WHAT TO WORK ON =
Repeat each of the rows below word for word, leaving the pictures out of your answer.
___
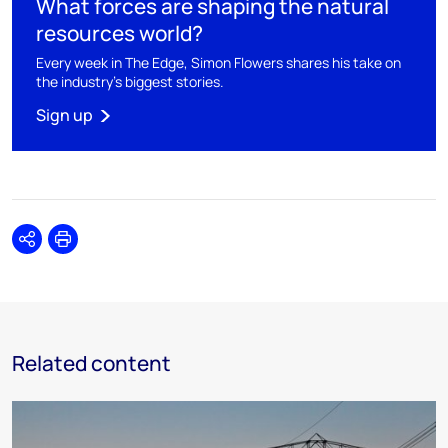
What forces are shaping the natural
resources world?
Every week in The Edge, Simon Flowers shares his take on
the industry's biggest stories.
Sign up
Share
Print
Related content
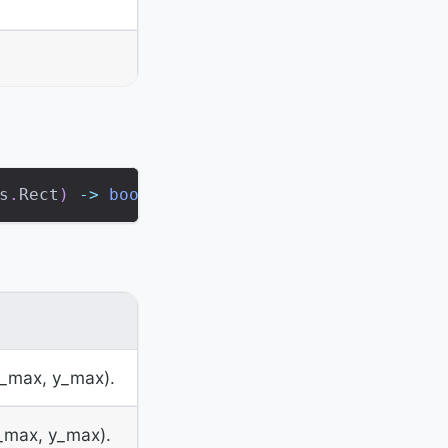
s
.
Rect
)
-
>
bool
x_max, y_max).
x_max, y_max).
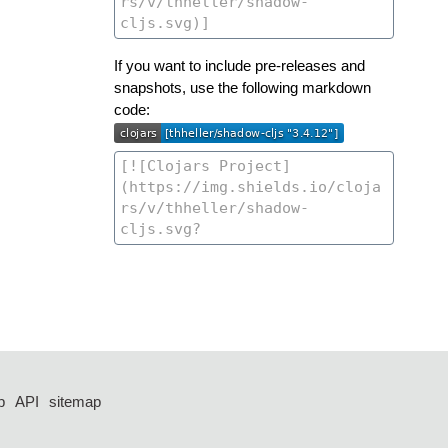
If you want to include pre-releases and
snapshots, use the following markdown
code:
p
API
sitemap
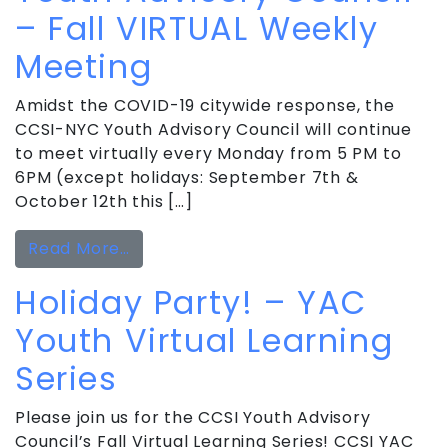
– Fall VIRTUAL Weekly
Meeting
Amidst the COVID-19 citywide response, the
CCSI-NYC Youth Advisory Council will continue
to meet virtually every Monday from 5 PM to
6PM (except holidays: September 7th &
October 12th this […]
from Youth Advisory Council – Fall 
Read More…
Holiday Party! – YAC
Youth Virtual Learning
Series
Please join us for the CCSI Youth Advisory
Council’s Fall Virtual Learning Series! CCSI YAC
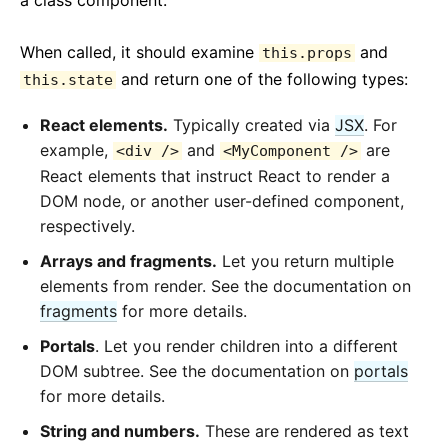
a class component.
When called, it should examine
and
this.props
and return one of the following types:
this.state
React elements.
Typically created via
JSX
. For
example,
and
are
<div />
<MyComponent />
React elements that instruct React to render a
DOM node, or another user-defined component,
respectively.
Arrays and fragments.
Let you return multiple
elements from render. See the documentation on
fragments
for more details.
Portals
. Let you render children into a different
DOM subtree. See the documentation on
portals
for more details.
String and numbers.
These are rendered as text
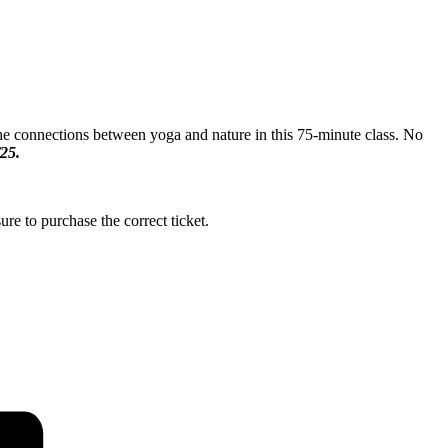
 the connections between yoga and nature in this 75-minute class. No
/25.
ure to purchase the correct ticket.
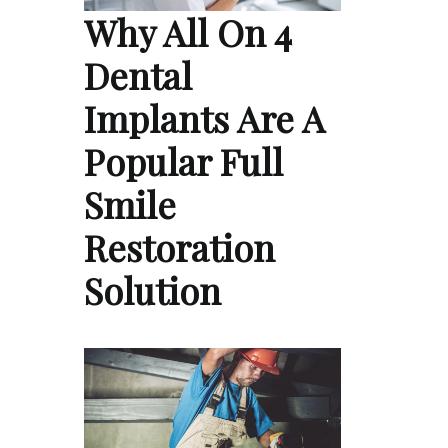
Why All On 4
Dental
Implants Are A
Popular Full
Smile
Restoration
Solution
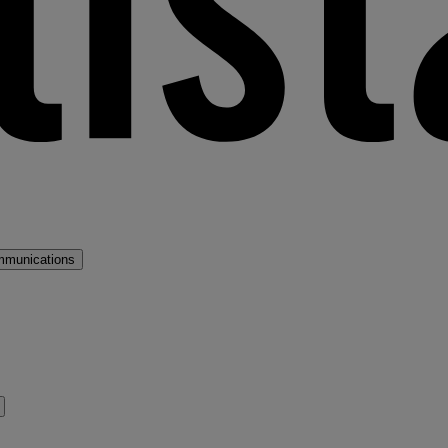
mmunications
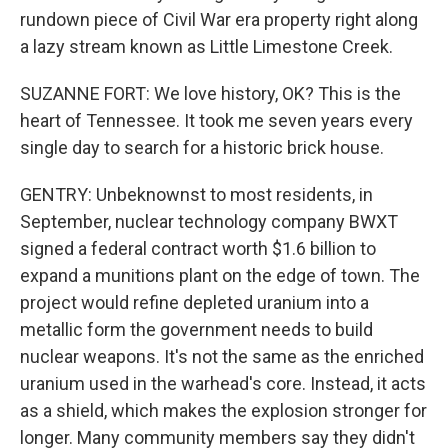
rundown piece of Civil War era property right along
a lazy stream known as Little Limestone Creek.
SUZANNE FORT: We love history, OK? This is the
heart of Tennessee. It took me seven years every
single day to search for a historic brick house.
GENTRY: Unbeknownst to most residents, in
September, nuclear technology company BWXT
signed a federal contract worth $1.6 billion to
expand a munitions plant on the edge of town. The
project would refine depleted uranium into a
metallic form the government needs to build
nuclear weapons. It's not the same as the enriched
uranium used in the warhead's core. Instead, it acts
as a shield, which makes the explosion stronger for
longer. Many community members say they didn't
___
EXPECTED OUTPUT =
What forces are shaping the natural
resources world?
Every week in The Edge, Simon Flowers shares his take on
the industry's biggest stories.
Sign up
Share
Print
Related content
s
.
Rect
)
-
>
bool
x_max, y_max).
x_max, y_max).
If you want to include pre-releases and
snapshots, use the following markdown
code:
p
API
sitemap
– Fall VIRTUAL Weekly
Meeting
Amidst the COVID-19 citywide response, the
CCSI-NYC Youth Advisory Council will continue
to meet virtually every Monday from 5 PM to
6PM (except holidays: September 7th &
October 12th this […]
from Youth Advisory Council – Fall 
Read More…
Holiday Party! – YAC
Youth Virtual Learning
Series
Please join us for the CCSI Youth Advisory
Council’s Fall Virtual Learning Series! CCSI YAC
a class component.
When called, it should examine
and
this.props
and return one of the following types:
this.state
React elements.
Typically created via
JSX
. For
example,
and
are
<div />
<MyComponent />
React elements that instruct React to render a
DOM node, or another user-defined component,
respectively.
Arrays and fragments.
Let you return multiple
elements from render. See the documentation on
fragments
for more details.
Portals
. Let you render children into a different
DOM subtree. See the documentation on
portals
for more details.
String and numbers.
These are rendered as text
 the connections between yoga and nature in this 75-minute class. No
/25.
ure to purchase the correct ticket.
Why All On 4
Dental
Implants Are A
Popular Full
Smile
Restoration
Solution
mmunications
rundown piece of Civil War era property right along
a lazy stream known as Little Limestone Creek.
SUZANNE FORT: We love history, OK? This is the
heart of Tennessee. It took me seven years every
single day to search for a historic brick house.
GENTRY: Unbeknownst to most residents, in
September, nuclear technology company BWXT
signed a federal contract worth $1.6 billion to
expand a munitions plant on the edge of town. The
project would refine depleted uranium into a
metallic form the government needs to build
nuclear weapons. It's not the same as the enriched
uranium used in the warhead's core. Instead, it acts
as a shield, which makes the explosion stronger for
longer. Many community members say they didn't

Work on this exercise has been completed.